Siirt'te okuyan ilköğretim 6. sınıf öğrencisi Ahmet Yaman, 13 yaşında olduğunu, her sene ailesiyle yaylaya çıktığını ve 6 yıllık öğrencilik hayatı boyunca okula zamanında hiç başlayamadığını söyledi. Okula geç başlama sıkıntısını yaşayan sadece Ahmet değil, ilkokul 7'nci sınıf öğrencisi Halil Cumali de akranları gibi okuluna zamanında gitmek istiyor.
"AİLEMİZE DESTEK OLUYORUZ"
Çadırda kalan çocuklardan 16 yaşındaki Pınar Yaman, yeni eğitim yılı başlamasına rağmen, bir ay sonra okula gidebileceğini belirterek, okullar tatil olmadan bir ay önce de yaylaya geldiklerini söyledi. Yatılı ilköğretim bölge okulunda kalarak ya da taşımalı olarak okula gittiklerini anlatan Yaman, ''Beş kardeş okula gidiyoruz. Ailemiz köyde yaşıyor. Biz de yazın yaylaya erken gelip, ailemize destek oluyoruz. Yaylada çadırlarda kalıyoruz. Koyunları otlatıyoruz, süt sağıyoruz. Yaylada su uzak. Her gün eşeklerle su taşıyoruz.'' dedi.
Ali Çiftçi ise ailesi hayvancılıkla uğraştığı için zor şartlarda okula gittiklerini belirterek, ''Okuldan bir ay önce ayrılıyoruz, bir ay da geç gidiyoruz. Yazılı sınavlara fazla çalışamıyoruz. Geç gittiğimiz zaman derslerde sıkıntı yaşıyoruz. Okula geç gitmemiz sorun oluyor.'' diye konuştu.

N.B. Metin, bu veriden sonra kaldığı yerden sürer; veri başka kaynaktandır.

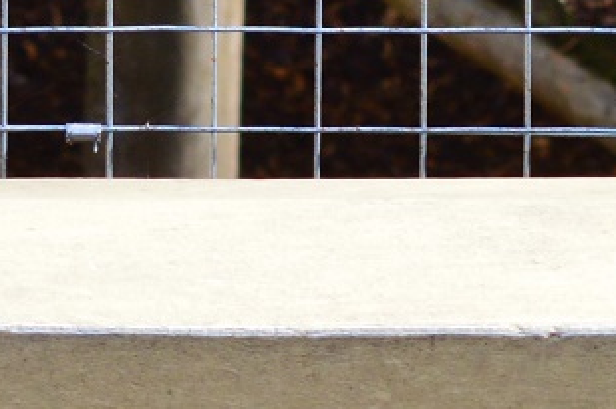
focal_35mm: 550
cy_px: -518
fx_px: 9401
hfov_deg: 3.8
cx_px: 352
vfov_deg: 2.5
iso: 400
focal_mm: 70
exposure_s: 1/160
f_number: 9
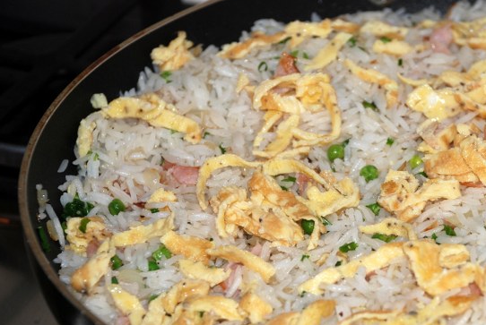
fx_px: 2095
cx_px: 351
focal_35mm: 155
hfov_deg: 13.2
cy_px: 226
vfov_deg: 8.9
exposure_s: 1/60
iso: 200
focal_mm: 70
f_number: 5.6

Göçerlerin, erkek çocukları geç de olsa okula gidip eğitimlerini sürdürürken, kızlar ise gönderilmeyebiliyor. Göçebe hayatın getirdiği zorluklar nedeniyle kız çocuklarının birçoğu okula gönderilmiyor. Süt sağımı, çadırların temizlik ve bulaşık gibi ihtiyaçlarını kızlar karşılıyor. Ev işleri bittikten sonra dağda hayvanları otlatan çobanlara hazırladıkları yemekleri götürme görevi de kızların. Batman'dan gelen ve yaylalara çıkan ailelerin birçoğunun kız çocuklarını okula göndermediklerini belirten 3 çocuk annesi Neslihan Çınar, hiç okula gitmediğini, annesi ve 6 kız kardeşi gibi okul sırasını sadece uzaktan görebildiğini ifade etti.

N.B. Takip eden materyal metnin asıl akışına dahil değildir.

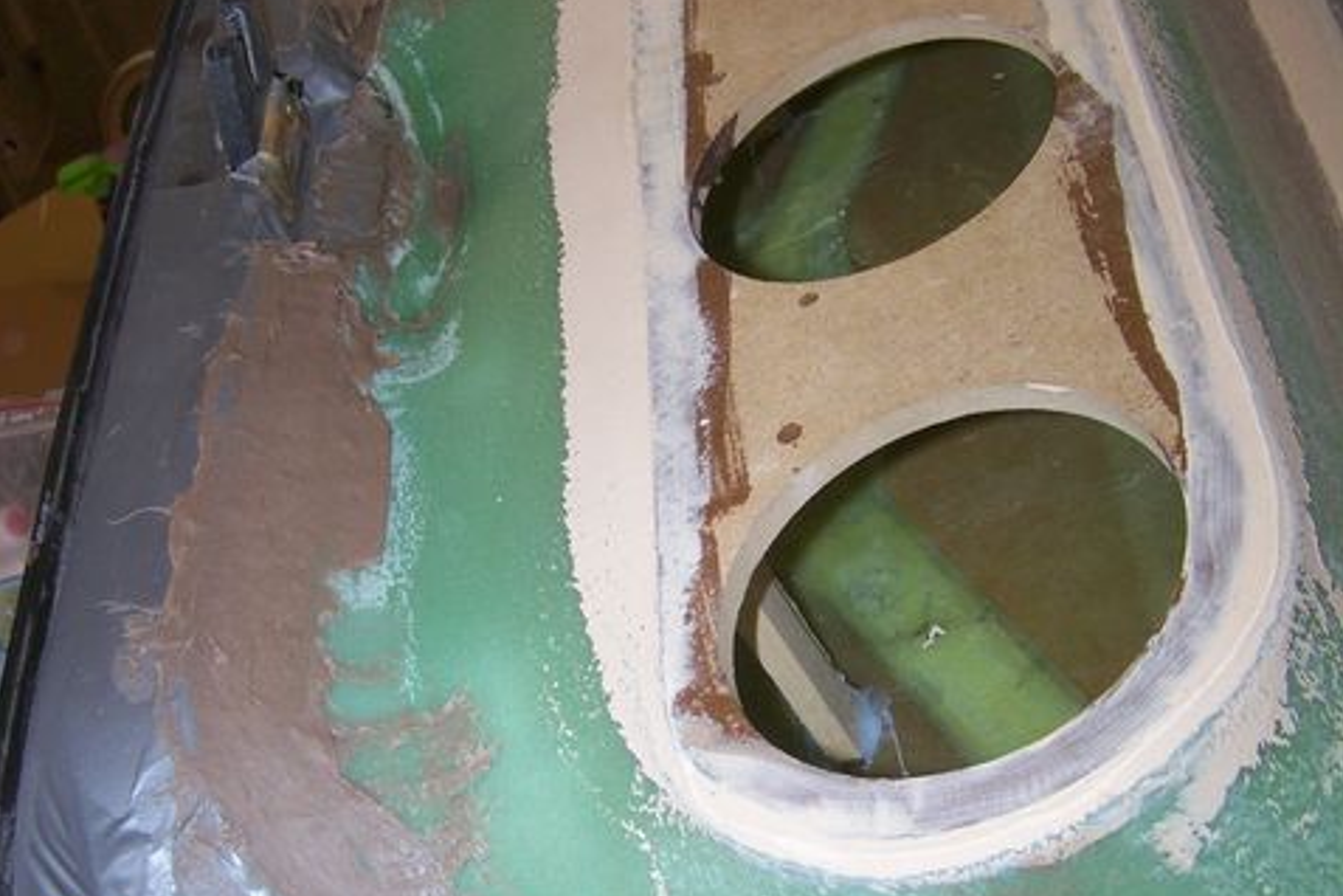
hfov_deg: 37.5
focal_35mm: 53
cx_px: 670
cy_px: 569
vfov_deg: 25.4
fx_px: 1977
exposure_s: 1/60
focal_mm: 6.3
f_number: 2.8
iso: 80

Kız çocuklarının okula gönderilmemesinin bir alışkanlık haline geldiğini aktaran Çınar, mevsim şartları ve aşirette iş bölümündeki rolleri yüzünden kızlarını okutamadıklarını anlattı. 40 yıldır göçerlik yaptığını belirten 70 yaşındaki Perihan Çiftçi ise "Bizim burada sadece erkek çocuklar okuyabilir. Benim hiç okuma yazmam yok. Sadece çadırlarda çalışır, sonra evlendirilirler." şeklinde konuştu.